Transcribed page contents
────────
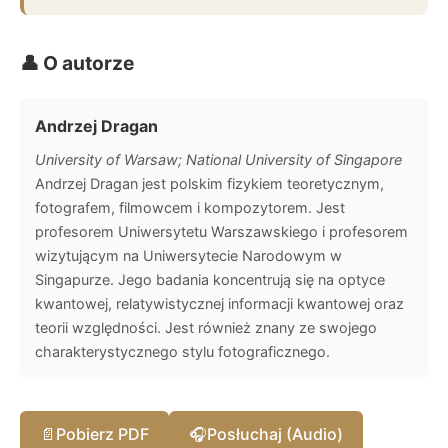
👤 O autorze
Andrzej Dragan
University of Warsaw; National University of Singapore
Andrzej Dragan jest polskim fizykiem teoretycznym,
fotografem, filmowcem i kompozytorem. Jest
profesorem Uniwersytetu Warszawskiego i profesorem
wizytującym na Uniwersytecie Narodowym w
Singapurze. Jego badania koncentrują się na optyce
kwantowej, relatywistycznej informacji kwantowej oraz
teorii względności. Jest również znany ze swojego
charakterystycznego stylu fotograficznego.
📄
Pobierz PDF
🎧
Posłuchaj (Audio)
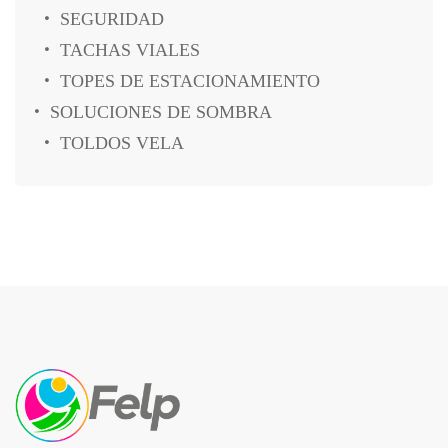
SEGURIDAD
TACHAS VIALES
TOPES DE ESTACIONAMIENTO
SOLUCIONES DE SOMBRA
TOLDOS VELA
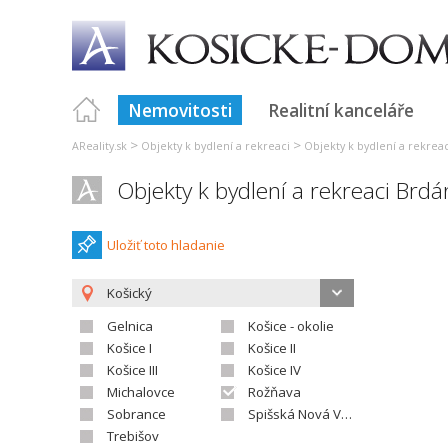
Nemovitosti
Realitní kanceláře
>
>
AReality.sk
Objekty k bydlení a rekreaci
Objekty k bydlení a rekrea
Objekty k bydlení a rekreaci Brdá
Uložiť toto hladanie
Košický
Gelnica
Košice - okolie
Košice I
Košice II
Košice III
Košice IV
Michalovce
Rožňava
Sobrance
Spišská Nová Ves
Trebišov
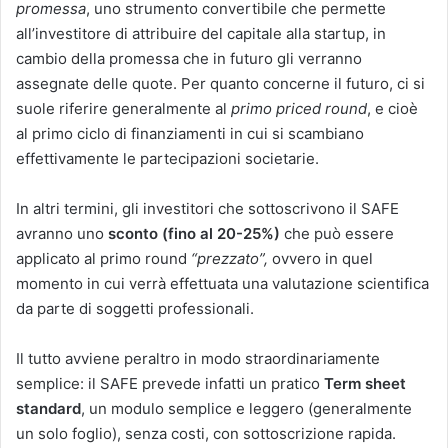
promessa
, uno strumento convertibile che permette
all’investitore di attribuire del capitale alla startup, in
cambio della promessa che in futuro gli verranno
assegnate delle quote. Per quanto concerne il futuro, ci si
suole riferire generalmente al
primo priced round
, e cioè
al primo ciclo di finanziamenti in cui si scambiano
effettivamente le partecipazioni societarie.
In altri termini, gli investitori che sottoscrivono il SAFE
avranno uno
sconto (fino al 20-25%)
che può essere
applicato al primo round
“prezzato”,
ovvero in quel
momento in cui verrà effettuata una valutazione scientifica
da parte di soggetti professionali.
Il tutto avviene peraltro in modo straordinariamente
semplice: il SAFE prevede infatti un pratico
Term sheet
standard
, un modulo semplice e leggero (generalmente
un solo foglio), senza costi, con sottoscrizione rapida.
────────
#### WHAT YOU SHOULD DO
Set down, please, the lines from the line holding "primo priced round" through the final line of the data, exactly and with nothing added.

#### PROBLEM SOLUTION
primo priced round
, e cioè
al primo ciclo di finanziamenti in cui si scambiano
effettivamente le partecipazioni societarie.
In altri termini, gli investitori che sottoscrivono il SAFE
avranno uno
sconto (fino al 20-25%)
che può essere
applicato al primo round
“prezzato”,
ovvero in quel
momento in cui verrà effettuata una valutazione scientifica
da parte di soggetti professionali.
Il tutto avviene peraltro in modo straordinariamente
semplice: il SAFE prevede infatti un pratico
Term sheet
standard
, un modulo semplice e leggero (generalmente
un solo foglio), senza costi, con sottoscrizione rapida.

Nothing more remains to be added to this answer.